Linus Torvalds wrote:
>
> On Sat, 17 Jan 2009, H. Peter Anvin wrote:
>> At least on x86, the two ops should be the same cost?
>
> Not with the code Kyle had, which forces a memory load.
>
> But yes, with a constant address, it at least comes close. But with a
> small explicit constant value, the compiler can often do even better. For
> example, you can generate a 64-bit -1 in many ways, while a 64-bit random
> address is much more work to generate.
>
> Of course, I don't know how much gcc takes advantage of this.
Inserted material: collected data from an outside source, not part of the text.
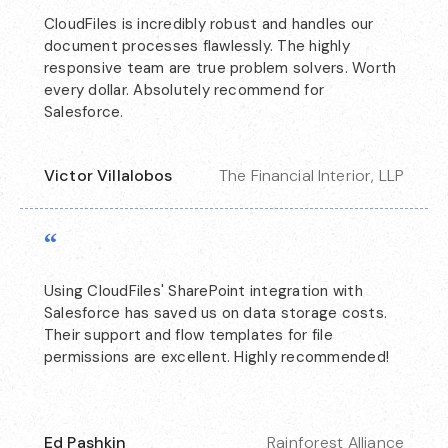
CloudFiles is incredibly robust and handles our
document processes flawlessly. The highly
responsive team are true problem solvers. Worth
every dollar. Absolutely recommend for
Salesforce.
Victor Villalobos
The Financial Interior, LLP
“
Using CloudFiles' SharePoint integration with
Salesforce has saved us on data storage costs.
Their support and flow templates for file
permissions are excellent. Highly recommended!
Ed Pashkin
Rainforest Alliance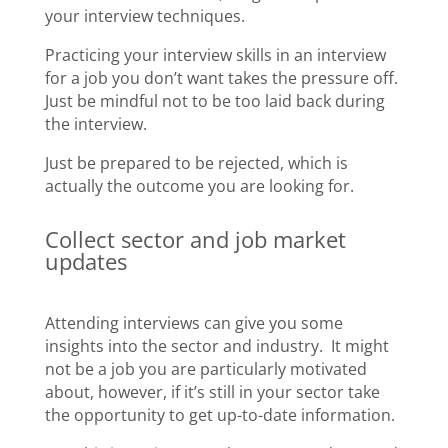
your interview techniques.
Practicing your interview skills in an interview
for a job you don’t want takes the pressure off.
Just be mindful not to be too laid back during
the interview.
Just be prepared to be rejected, which is
actually the outcome you are looking for.
Collect sector and job market
updates
Attending interviews can give you some
insights into the sector and industry. It might
not be a job you are particularly motivated
about, however, if it’s still in your sector take
the opportunity to get up-to-date information.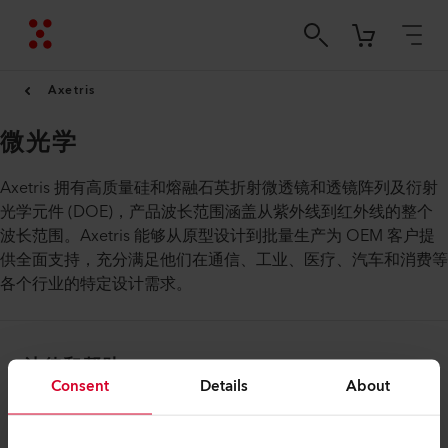
Axetris
微光学
Axetris 拥有高质量硅和熔融石英折射微透镜和透镜阵列及衍射
光学元件 (DOE)，产品波长范围涵盖从紫外线到红外线的整个
波长范围。Axetris 能够从原型设计到批量生产为 OEM 客户提
供全面支持，充分满足他们在通信、工业、医疗、汽车和消费等
各个行业的特定设计需求。
法律和帮助
Consent
Details
About
联系方式
查找经销商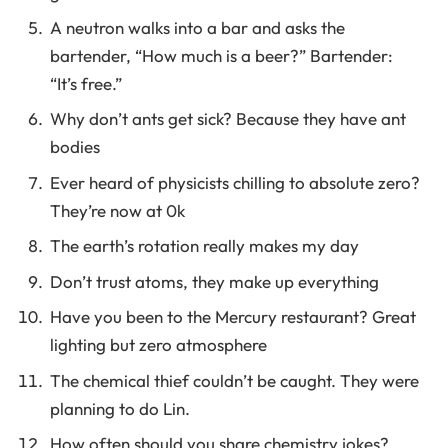
A neutron walks into a bar and asks the
bartender, “How much is a beer?” Bartender:
“It’s free.”
Why don’t ants get sick? Because they have ant
bodies
Ever heard of physicists chilling to absolute zero?
They’re now at 0k
The earth’s rotation really makes my day
Don’t trust atoms, they make up everything
Have you been to the Mercury restaurant? Great
lighting but zero atmosphere
The chemical thief couldn’t be caught. They were
planning to do Lin.
How often should you share chemistry jokes?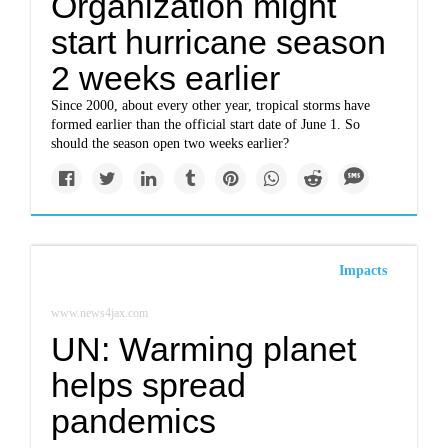
Organization might
start hurricane season
2 weeks earlier
Since 2000, about every other year, tropical storms have
formed earlier than the official start date of June 1. So
should the season open two weeks earlier?
Impacts
www.news4jax.com
UN: Warming planet
helps spread
pandemics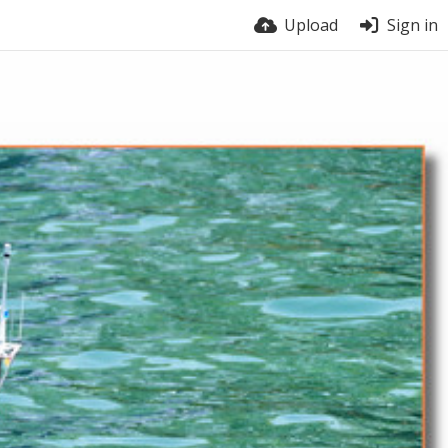
Upload
Sign in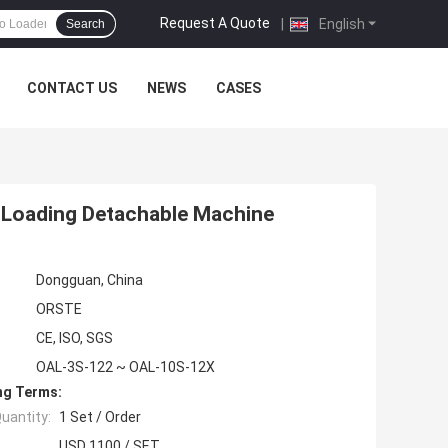
Request A Quote
|
English
Search
CONTACT US
NEWS
CASES
 Loading Detachable Machine
Dongguan, China
ORSTE
CE, ISO, SGS
OAL-3S-122 ~ OAL-10S-12X
ng Terms:
uantity:
1 Set / Order
USD 1100 / SET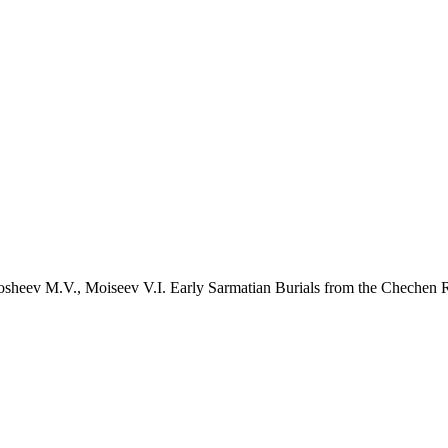
osheev M.V., Moiseev V.I. Early Sarmatian Burials from the Chechen R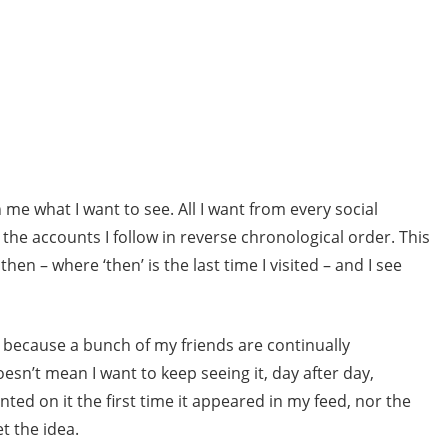
me what I want to see. All I want from every social
l the accounts I follow in reverse chronological order. This
then – where ‘then’ is the last time I visited – and I see
t because a bunch of my friends are continually
n’t mean I want to keep seeing it, day after day,
ted on it the first time it appeared in my feed, nor the
t the idea.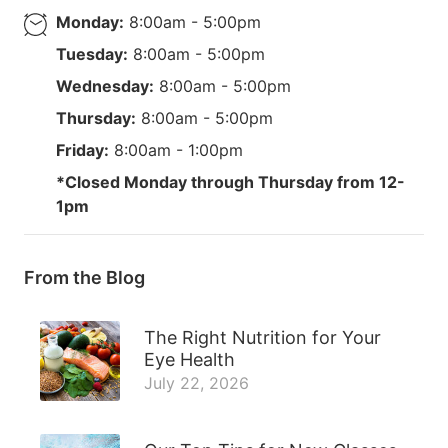
Monday:
8:00am - 5:00pm
Tuesday:
8:00am - 5:00pm
Wednesday:
8:00am - 5:00pm
Thursday:
8:00am - 5:00pm
Friday:
8:00am - 1:00pm
*Closed Monday through Thursday from 12-
1pm
From the Blog
The Right Nutrition for Your
Eye Health
July 22, 2026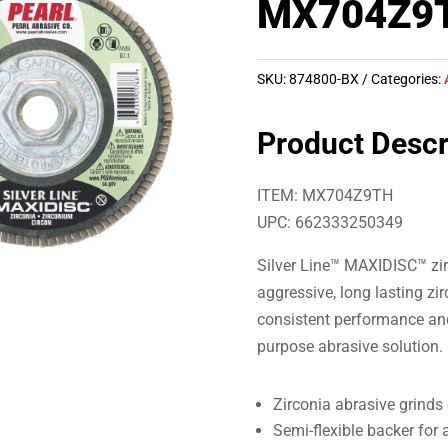
MX704Z9
SKU:
874800-BX
Categories:
Product Descr
ITEM: MX704Z9TH
UPC: 662333250349
Silver Line™ MAXIDISC™ zir
aggressive, long lasting zi
consistent performance and 
purpose abrasive solution.
Zirconia abrasive grinds 
Semi-flexible backer for 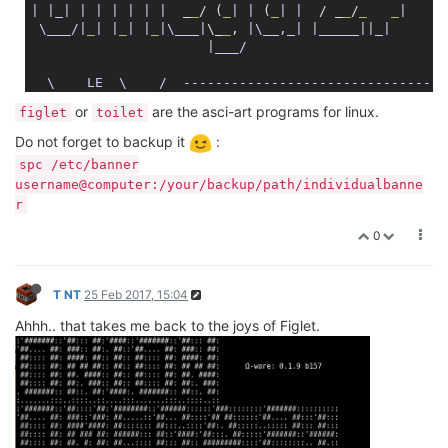
|
|_|
| |
| |
| |
  _
_
/ (
_
| |
 (
_
| |
  / _
_
/
_
_
|

 \___/|
_
| |
_
| |
_
|\___|
\_
_
, 
|\__,_|
|_____|
|_|
|___/                    

  \    LE  \    /  ---------------------------------
   \  DE    \  /    Reboot (SNAPSHOT, r2988-d5e48ee)

or
are the asci-art programs for linux.
figlet
toilet
Do not forget to backup it
:
spc /etc/banner
username@computer:/your/backup/path/individualbanne
r
0
T NT
25 Feb 2017, 15:04
Ahhh.. that takes me back to the joys of Figlet.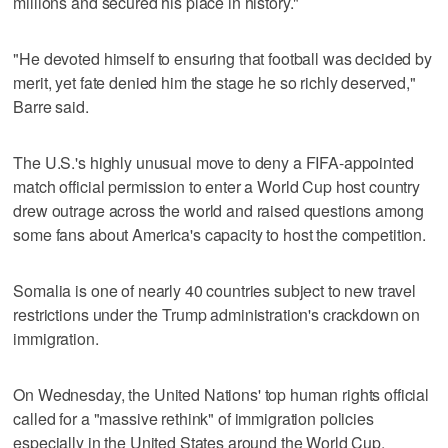
millions and secured his place in history."
"He devoted himself to ensuring that football was decided by
merit, yet fate denied him the stage he so richly deserved,"
Barre said.
The U.S.'s highly unusual move to deny a FIFA-appointed
match official permission to enter a World Cup host country
drew outrage across the world and raised questions among
some fans about America's capacity to host the competition.
Somalia is one of nearly 40 countries subject to new travel
restrictions under the Trump administration's crackdown on
immigration.
On Wednesday, the United Nations' top human rights official
called for a "massive rethink" of immigration policies
especially in the United States around the World Cup.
Maybe it
> always just generates a silly "movq" rather than being smarter about it
> (eg "orl $-1,reg" can do it in four bytes, I think, because you can use a
> single-byte constant).
>
> Of course, zero is even easier to generate, so NULL is the best constant
> of all, but generally small integers are more amenable to optimization
> than generic addresses. They're also generally easier to test for.
>

When compiling with -O2 -mcmodel=kernel on gcc 4.3.2, you end up with
the same 7-byte sequence:

4: 48 c7 c7 00 00 00 00 mov $0x0,%rdi
7: R_X86_64_32S bluttan
10: 48 c7 c7 ff ff ff ff mov $0xffffffffffffffff,%rdi

With -Os -mcmodel=kernel, it's a bit better:


4: 48 c7 c7 00 00 00 00 mov $0x0,%rdi
7: R_X86_64_32S bluttan
10: 48 83 cf ff or $0xffffffffffffffff,%rdi

I would have expected it to have used leaq in the first case, but it's
the same length (7 bytes) and probably has higher latencies.

-hpa

--
H. Peter Anvin, Intel Open Source Technology Center
I work for Intel. I don't speak on their behalf.